First off, let me try to explain the difference between celexa (citalopram), and lexapro (escitalopram), since they are very similar.
Note: celexa is on the left, and lexapro is on the right.
Celexa is the older drug that has lost its patent in the last few years. Lexapro, is the 'new and improved' version of celexa, which consists of only the S (left) isomer escitalopram, whereas celexa is a 'dirtier' drug, consisting of both the S (left) and R (right) isomers. Celexa eventually gets converted into lexapro in the body.
Or, if you prefer, wikipedia's technical explanation: "Citalopram is sold as a racemic mixture, consisting of 50% R-(−)-citalopram and 50% S-(+)-citalopram. Only the S-(+) enantiomer has the desired antidepressant effect. Lundbeck now markets the S-(+) enantiomer, the generic name of which is escitalopram. Whereas citalopram is supplied as the hydrobromide, escitalopram is sold as the oxalate salt. The salt form makes these otherwise lipophilic compounds watersoluble."

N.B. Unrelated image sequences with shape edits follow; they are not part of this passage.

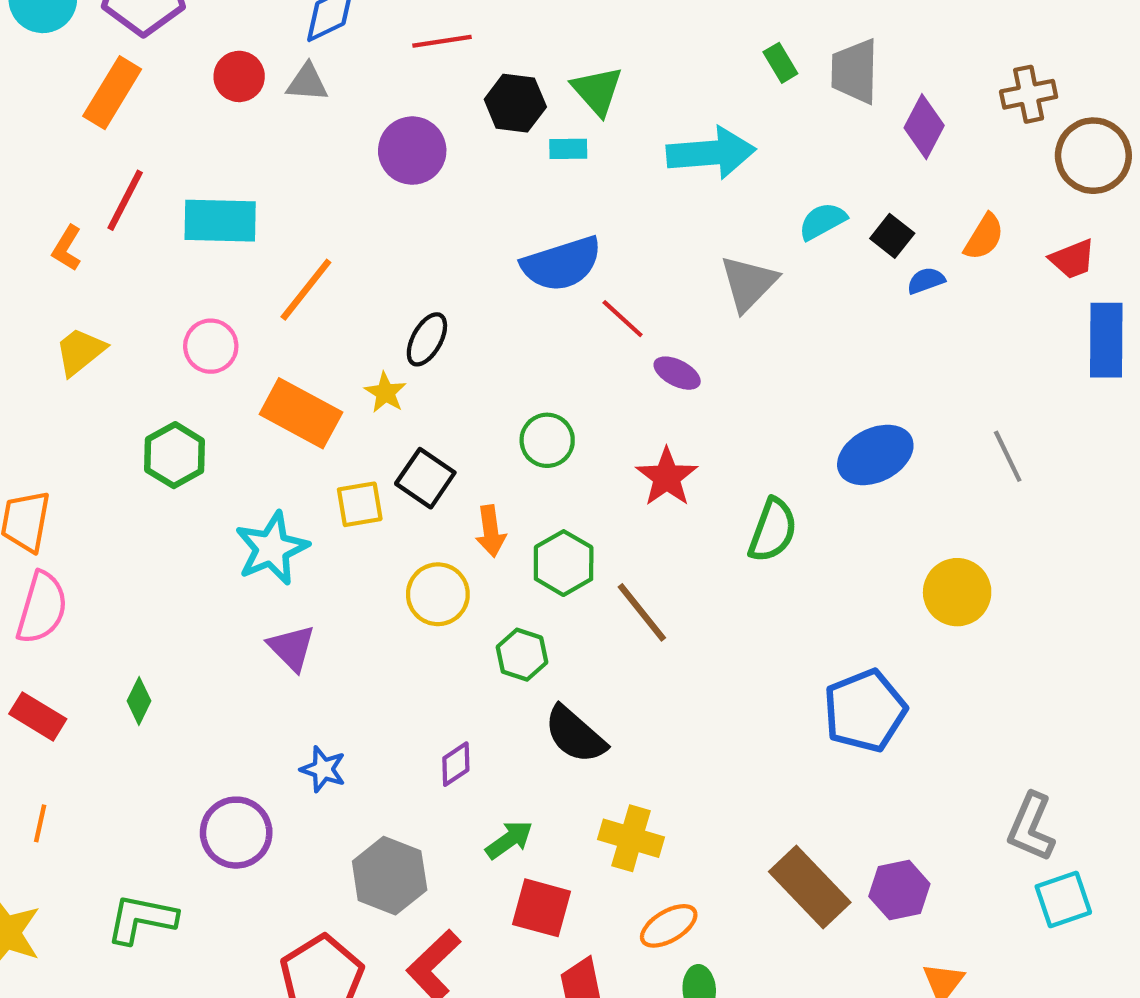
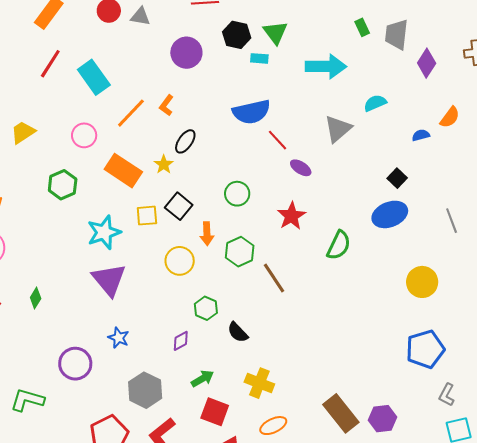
cyan rectangle: (220, 221) -> (94, 77), turned 48
black square: (892, 236) -> (397, 178), moved
orange L-shape: (67, 248) -> (166, 105), moved
purple triangle: (292, 648) -> (109, 280), size x1.5
green hexagon: (522, 655) -> (206, 308), moved
blue pentagon: (865, 711) -> (425, 349), moved
black semicircle: (575, 735) -> (238, 332), size x0.7
gray L-shape: (1031, 827) -> (447, 395), size x0.7

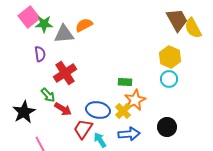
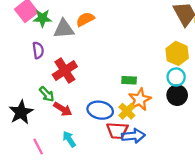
black circle: (167, 127) -> (177, 95), moved
red trapezoid: (83, 129) -> (117, 130), moved, turned -120
cyan arrow: (100, 140) -> (69, 139), moved

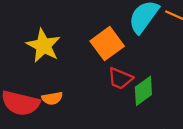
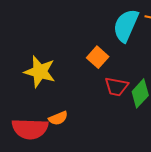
orange square: (107, 44) -> (98, 57), size x0.7

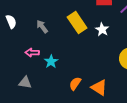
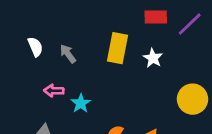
white semicircle: (11, 22) -> (35, 47), moved
yellow rectangle: (77, 23) -> (117, 48), turned 45

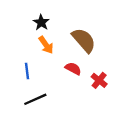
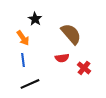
orange arrow: (46, 45) -> (23, 38), moved
red semicircle: (73, 69) -> (62, 58), turned 144

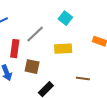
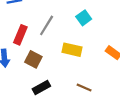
gray line: (35, 34) -> (47, 25), turned -30

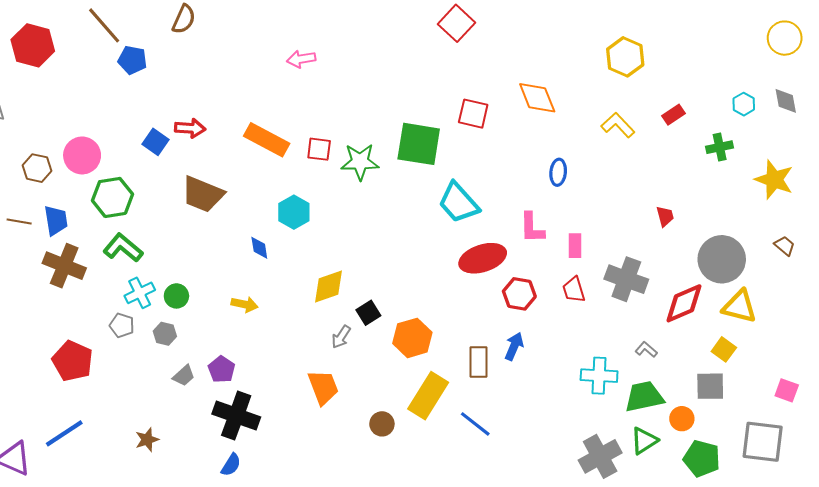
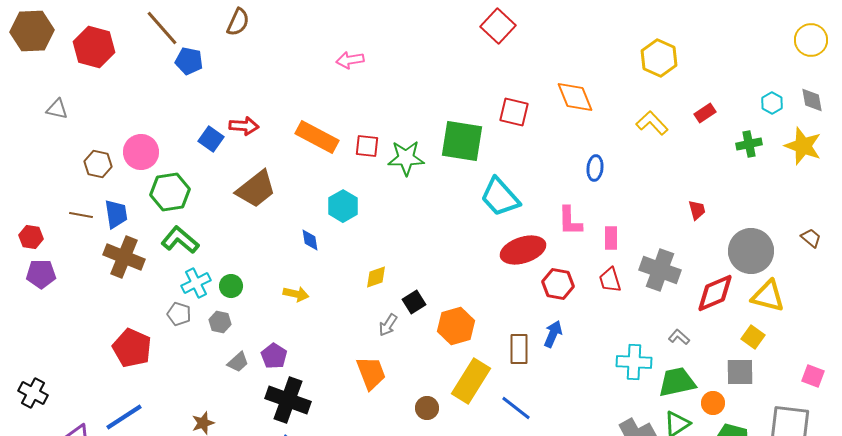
yellow star: (774, 180) -> (803, 146), moved
brown trapezoid: (203, 194) -> (256, 189), turned -60
yellow diamond: (328, 287) -> (376, 277), size x0.7

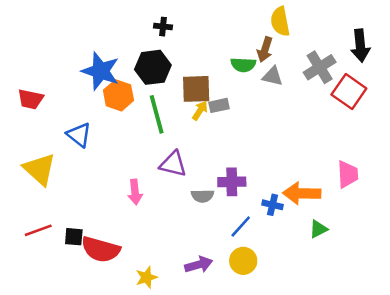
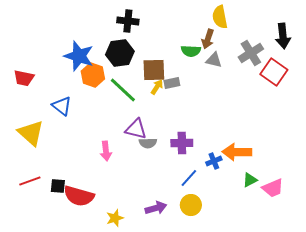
black cross: (163, 27) -> (128, 21), size x1.5
green line: (157, 114) -> (123, 90), turned -32
pink trapezoid: (348, 174) -> (273, 188), moved, turned 70
gray semicircle: (202, 196) -> (148, 143), moved
blue cross: (273, 205) -> (214, 161), turned -35

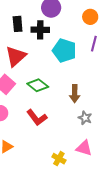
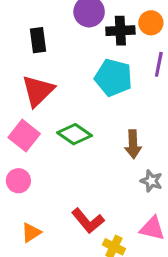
black cross: (40, 30) -> (120, 31), moved
red L-shape: (37, 118) -> (88, 221), moved

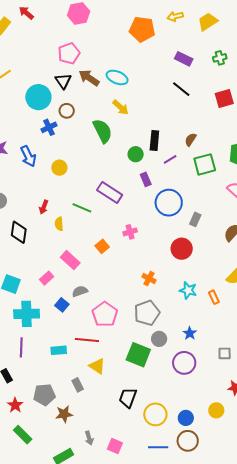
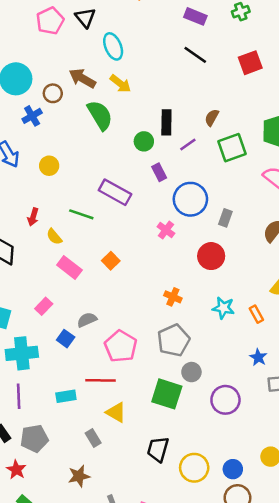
cyan ellipse: (117, 77) -> (113, 46), turned 50
brown arrow: (89, 78) -> (82, 78), moved
black triangle: (63, 81) -> (85, 18), moved
yellow semicircle: (59, 224) -> (54, 237), turned -32
pink cross: (130, 232) -> (166, 230), moved, turned -32
pink rectangle: (70, 260) -> (69, 267), moved
blue star: (190, 333) -> (258, 357), moved
gray pentagon: (44, 395) -> (34, 438), moved

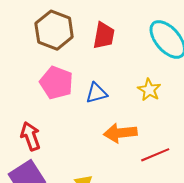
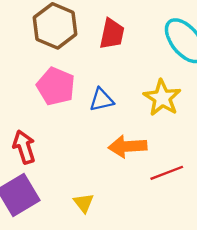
yellow star: (149, 90) -> (162, 98), size x1.4

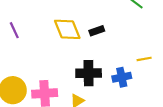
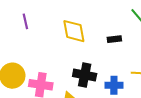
black rectangle: (97, 31) -> (114, 39), moved

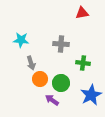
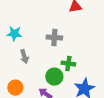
green cross: (83, 63) -> (68, 64), moved
orange circle: (40, 79) -> (15, 88), moved

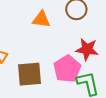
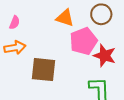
pink pentagon: (67, 69) -> (83, 41), moved

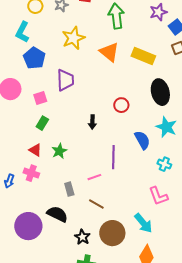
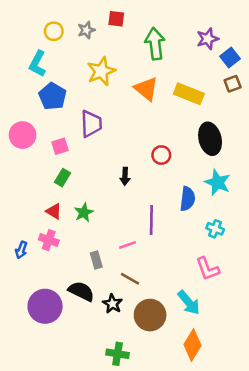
blue semicircle: (142, 140) -> (188, 199), turned 36
black star: (82, 237) -> (113, 304), moved

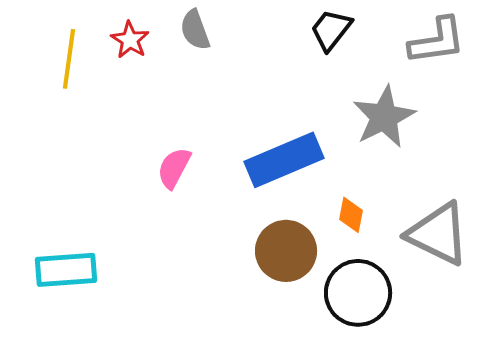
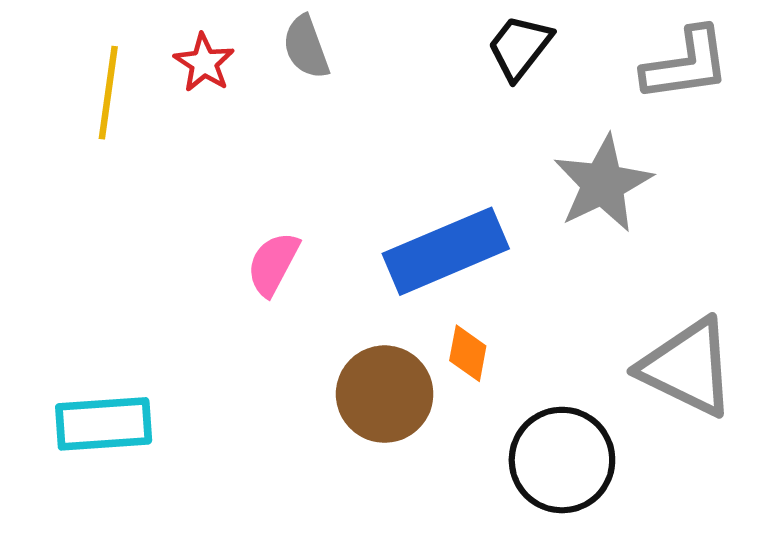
orange diamond: (351, 215) -> (468, 353), moved
brown circle: (286, 251) -> (385, 394), moved

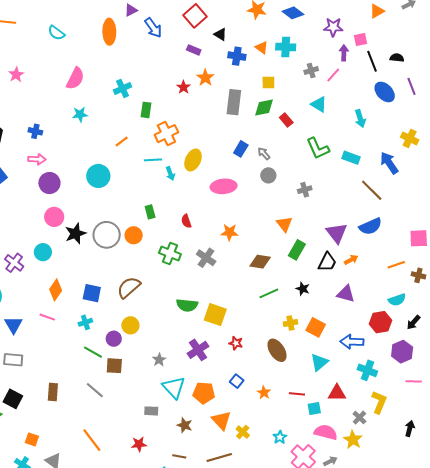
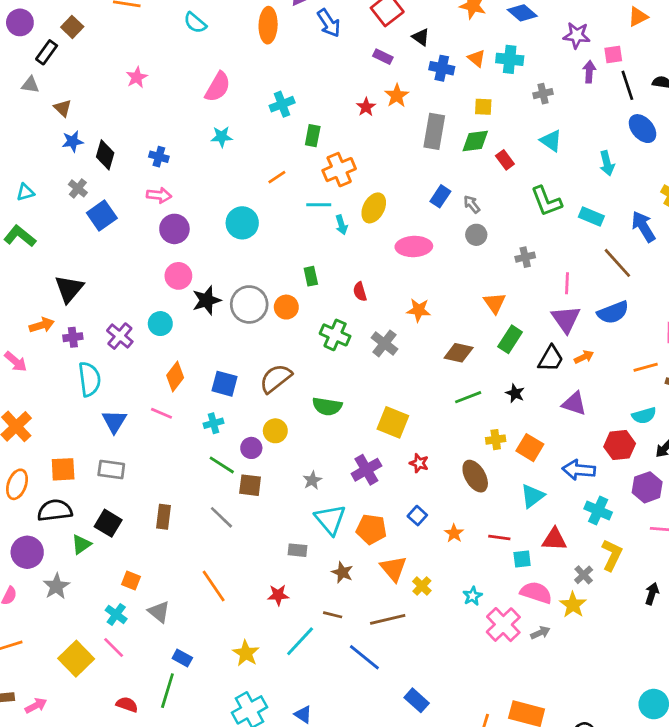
pink line: (333, 75) -> (567, 283), moved, turned -42
green semicircle: (187, 305) -> (327, 406), moved

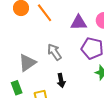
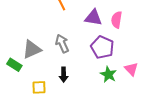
green rectangle: (17, 88) -> (14, 65), moved, turned -48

What's puzzling to the researchers about this study is that while celexa was shown to be helpful in treating compulsive shopping, lexapro was not.
I'd like to leave it at that, and say that celexa and lexapro really are different, as many of us have observed in patients who have been on both. People often do like one better than the other (totally depends on the individual).
Thankfully, the article below does actually analzye both studies, and it appears that both studies have design flaws, most glaringly of which is their small sample sizes (24 pts in the celexa study in 2003, 17 lexapro and 9 controls in the newer study).